### Task details
Whichever lines of the entries hold the word "space" should be identified and copied.

### Data
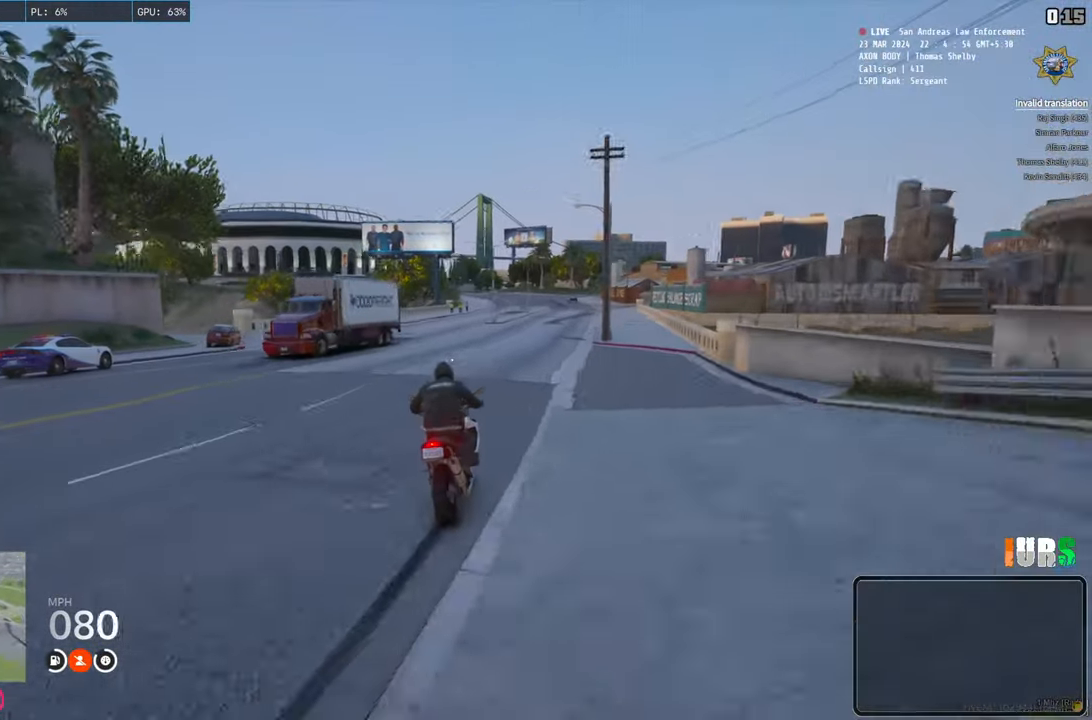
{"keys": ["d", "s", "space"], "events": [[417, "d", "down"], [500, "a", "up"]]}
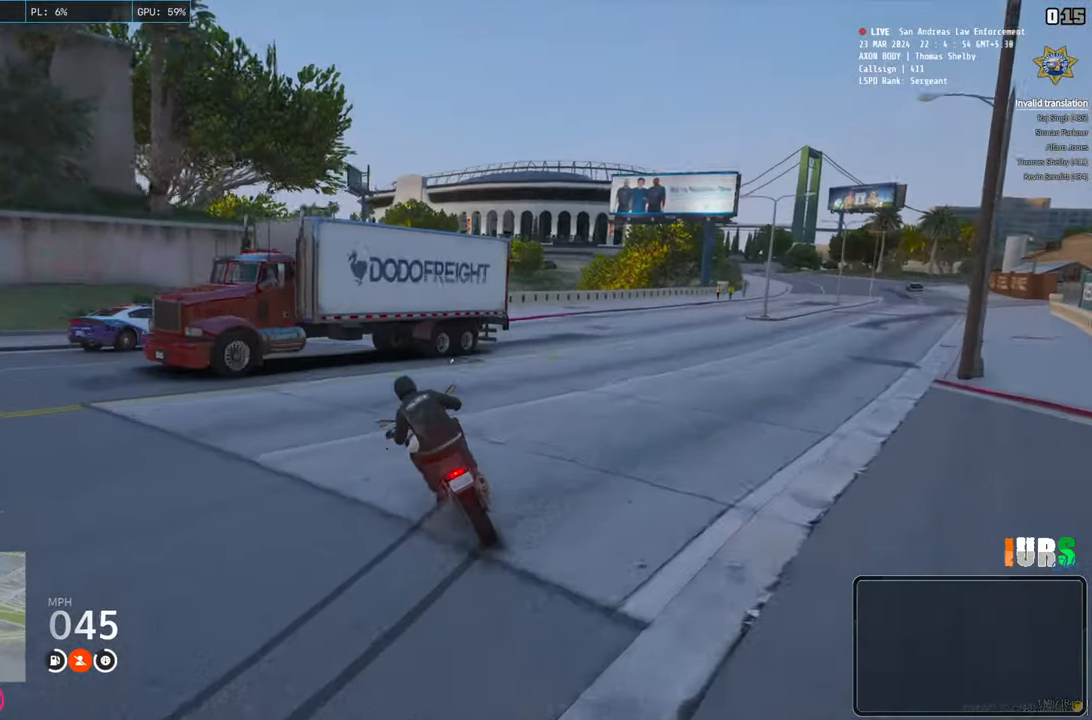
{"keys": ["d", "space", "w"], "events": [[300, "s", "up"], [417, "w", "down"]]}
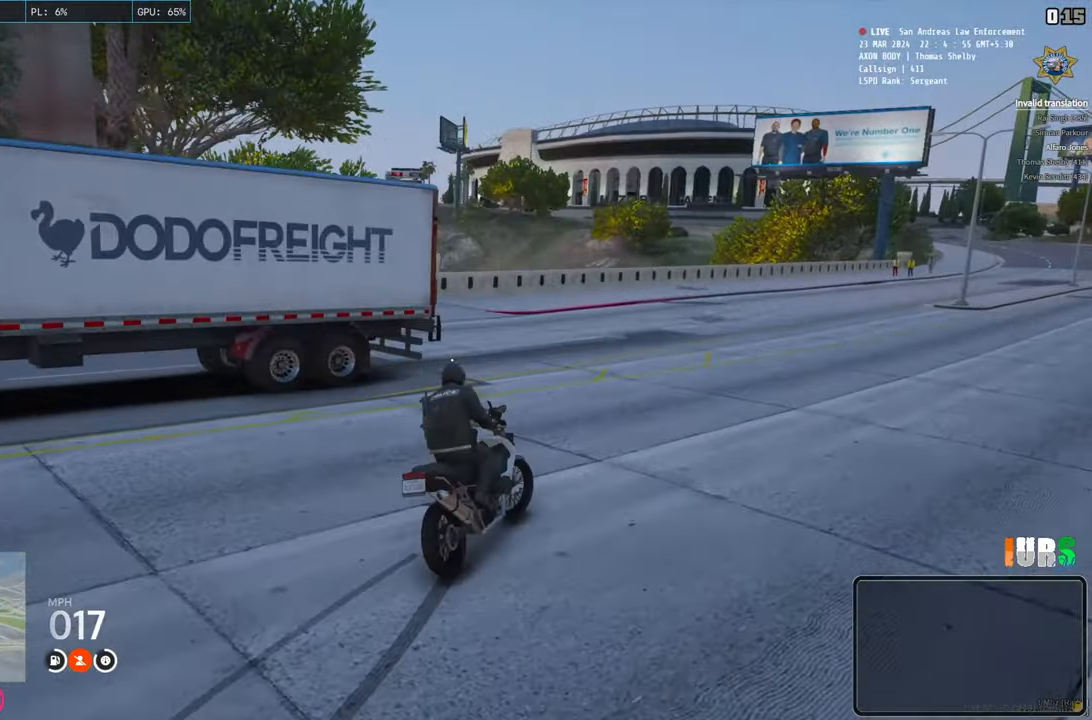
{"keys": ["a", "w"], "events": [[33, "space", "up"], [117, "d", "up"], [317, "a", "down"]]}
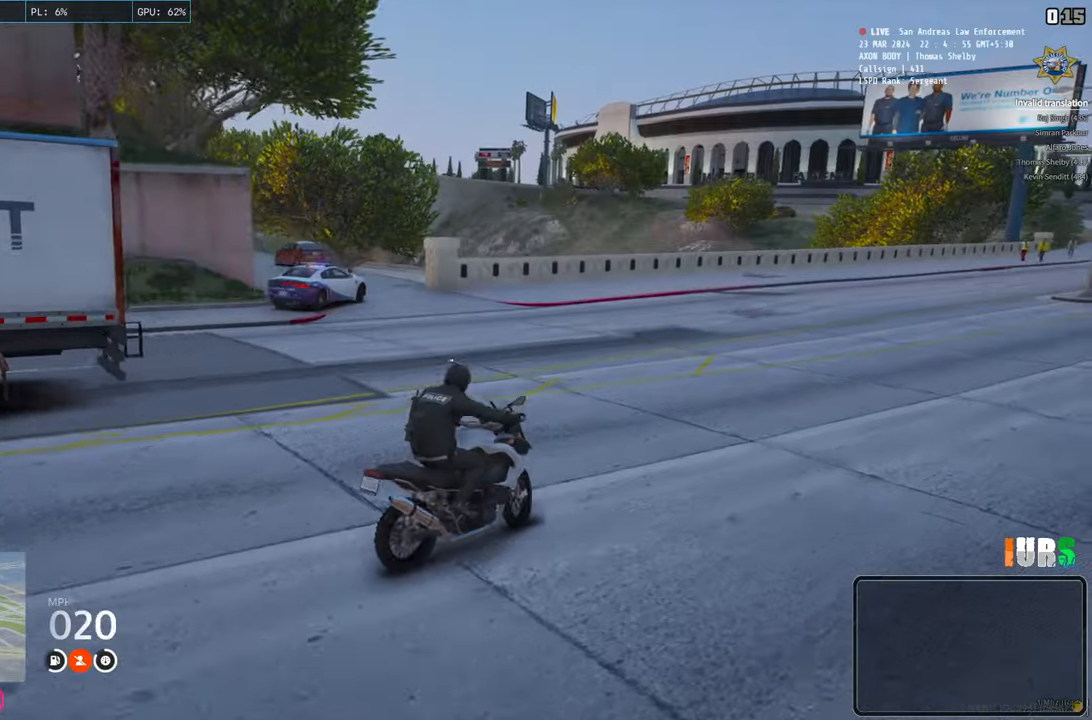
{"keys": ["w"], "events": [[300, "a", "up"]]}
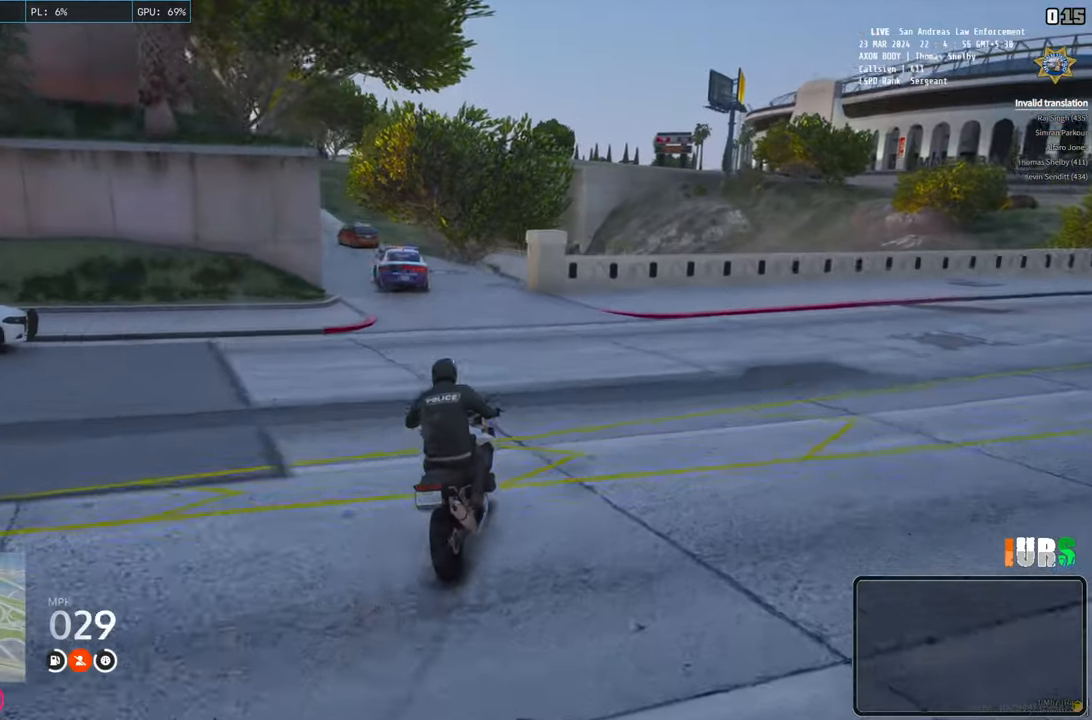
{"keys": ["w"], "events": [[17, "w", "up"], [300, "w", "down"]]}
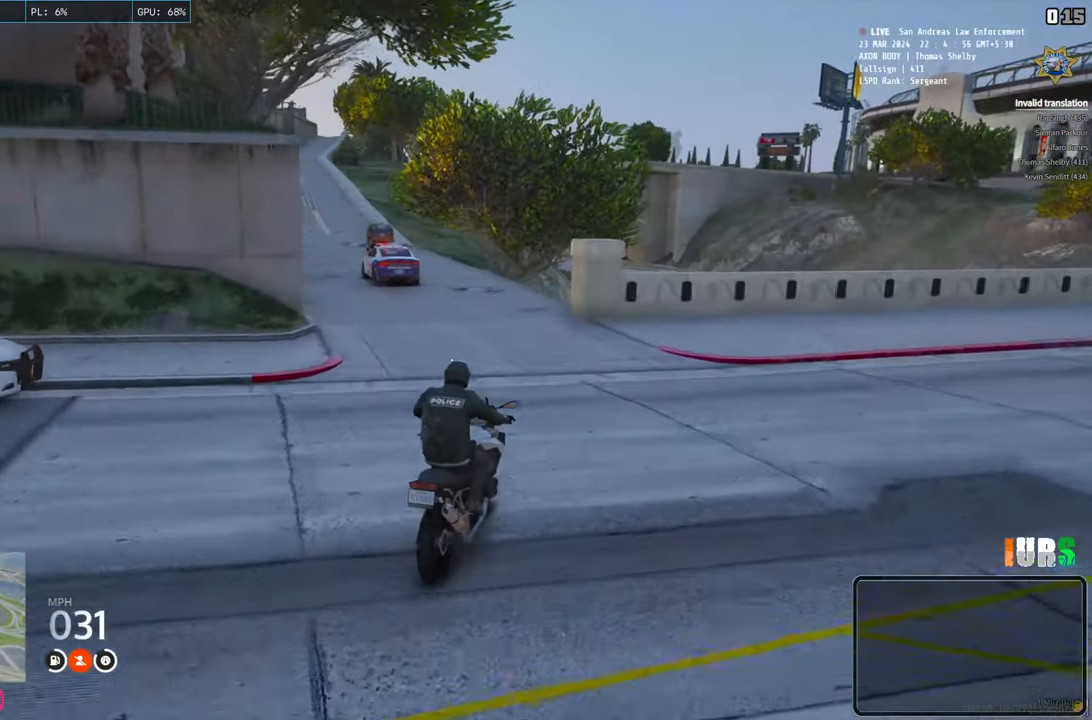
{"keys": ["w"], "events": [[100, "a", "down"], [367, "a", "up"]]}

### Result below
{"keys": ["d", "s", "space"], "events": [[417, "d", "down"], [500, "a", "up"]]}
{"keys": ["d", "space", "w"], "events": [[300, "s", "up"], [417, "w", "down"]]}
{"keys": ["a", "w"], "events": [[33, "space", "up"], [117, "d", "up"], [317, "a", "down"]]}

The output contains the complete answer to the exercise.